My general question is, inside my PostPolicy, when I declare that Scope < Scope, what does the parent Scope refer to? Does it automatically get namespaced within the parent of the outer class? So is it essentially the same as inheriting from ApplicationPolicy::Scope? I am having trouble finding a way to answer this on my own, thanks!

2

There are 2 answers

4
Eric Duminil On BEST ANSWER

Short answer

You are right on both counts. You can check it with Class#ancestors :

class ApplicationPolicy
  class Scope
  end
end

class PostPolicy < ApplicationPolicy
  class Scope < Scope
  end
end

p PostPolicy::Scope.ancestors
#=> [PostPolicy::Scope, ApplicationPolicy::Scope, Object, Kernel, BasicObject]

Equivalent code

The above code is exactly the same as :

class ApplicationPolicy
end

class ApplicationPolicy::Scope
end

class PostPolicy < ApplicationPolicy
end

class PostPolicy::Scope < ApplicationPolicy::Scope
end

p PostPolicy::Scope.ancestors
#=> [PostPolicy::Scope, ApplicationPolicy::Scope, Object, Kernel, BasicObject]

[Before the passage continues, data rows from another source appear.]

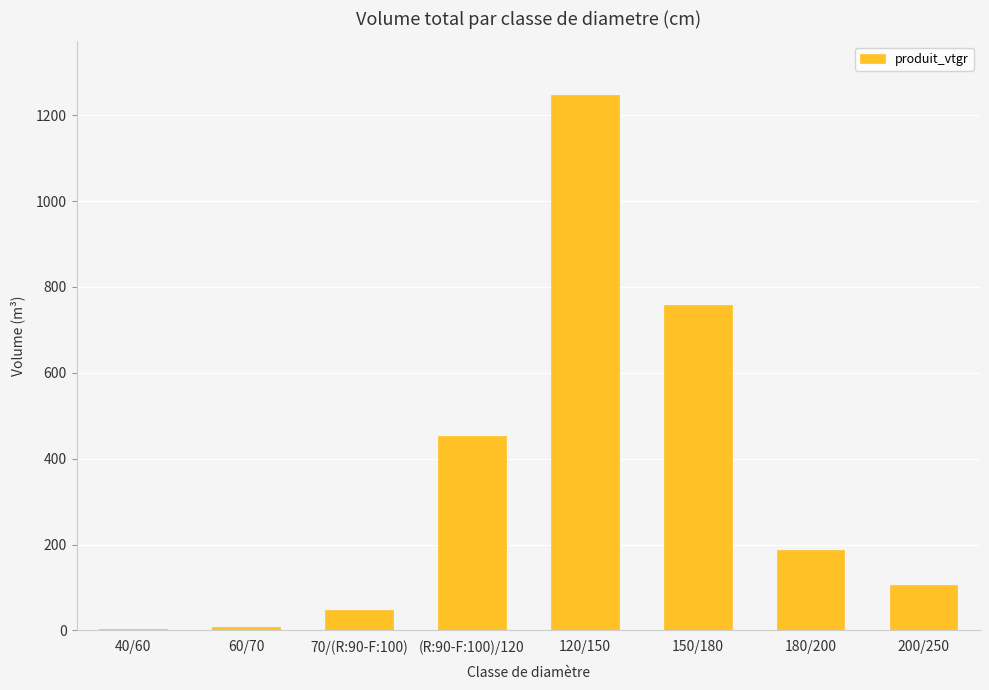

What is the change in value from (R:90-F:100)/120 to 180/200?

-264.8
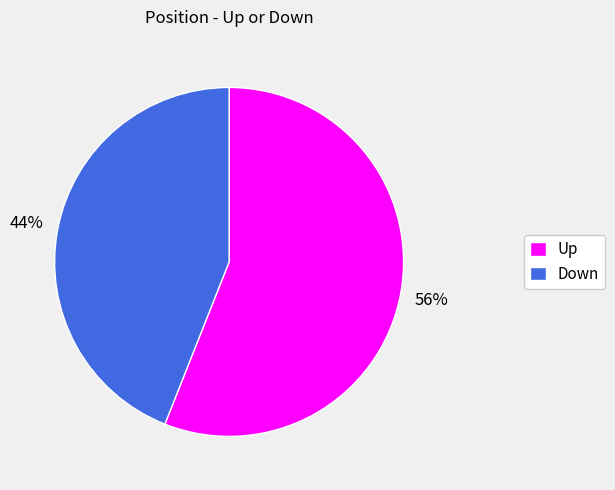

To the nearest percent, what is the average slice percentage?

50%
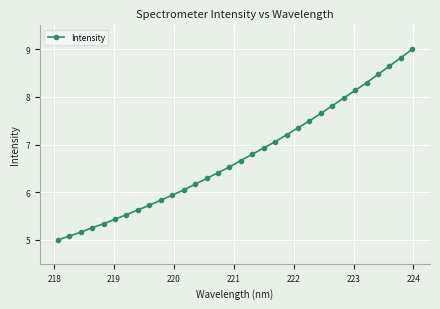

What is the value of the 15th point from the left?

6.4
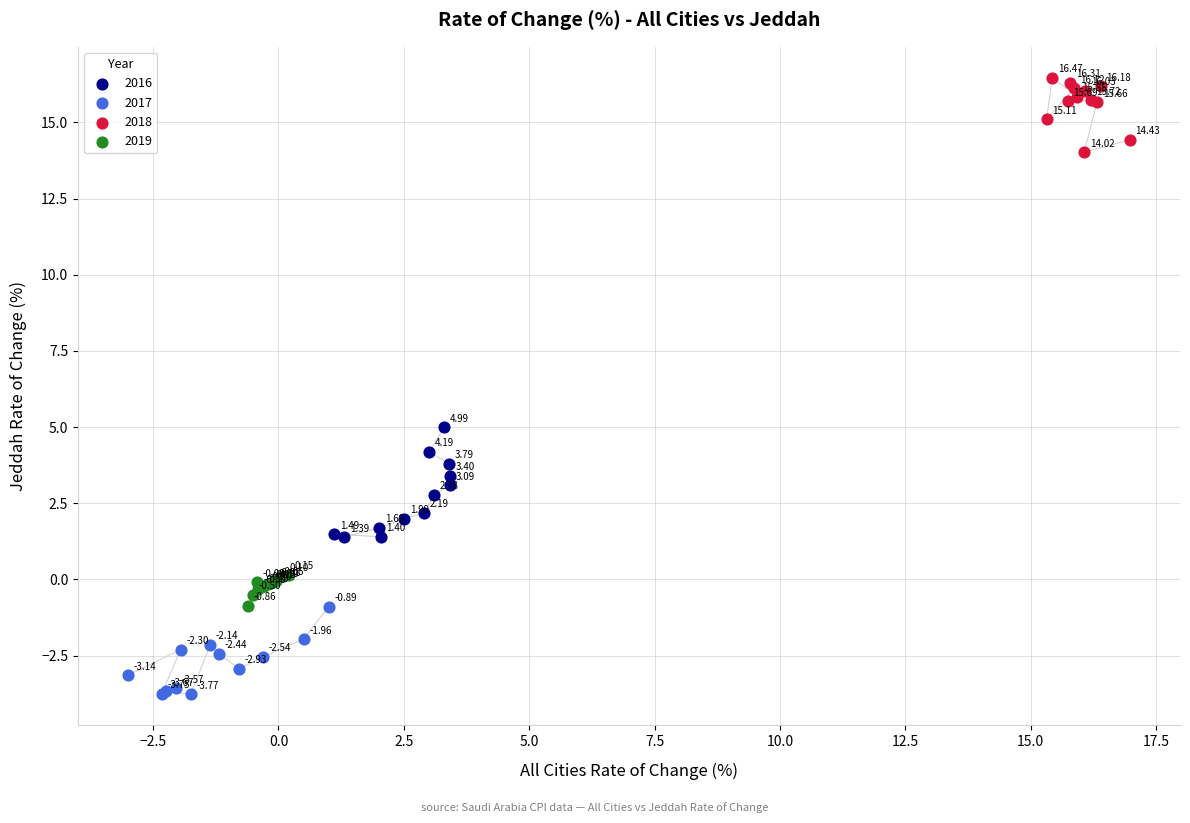

Which series has the largest Y range (max minus min)?

2016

Note that PostPolicy::Scope doesn't inherit from PostPolicy. They are independant classes, the former just happens to be defined in the namespace of the latter.

Another way to check

class A
  class Scope
  end
end

class B < A
  class Scope < Scope
  end
end

class C
  class Scope < Scope
  end
end

fails with :

namespace.rb:26:in `<class:C>': uninitialized constant C::Scope (NameError)
    from namespace.rb:25:in `<main>'

It means that Scope must come from A namespace.

3
Aleksei Matiushkin On

It is quite easy to get youself:

class C1; class Nested; end; end
class C2<C1; class Nested<Nested; end; end

C2::Nested.ancestors
#⇒ [
#  [0] C2::Nested < C1::Nested,
#  [1] C1::Nested < Object,
#  [2] Object < BasicObject,
#  [3] PP::ObjectMixin,
#  [4] Kernel,
#  [5] BasicObject
# ]

So, yes, It’s implicitly resolved to ApplicationPolicy::Scope.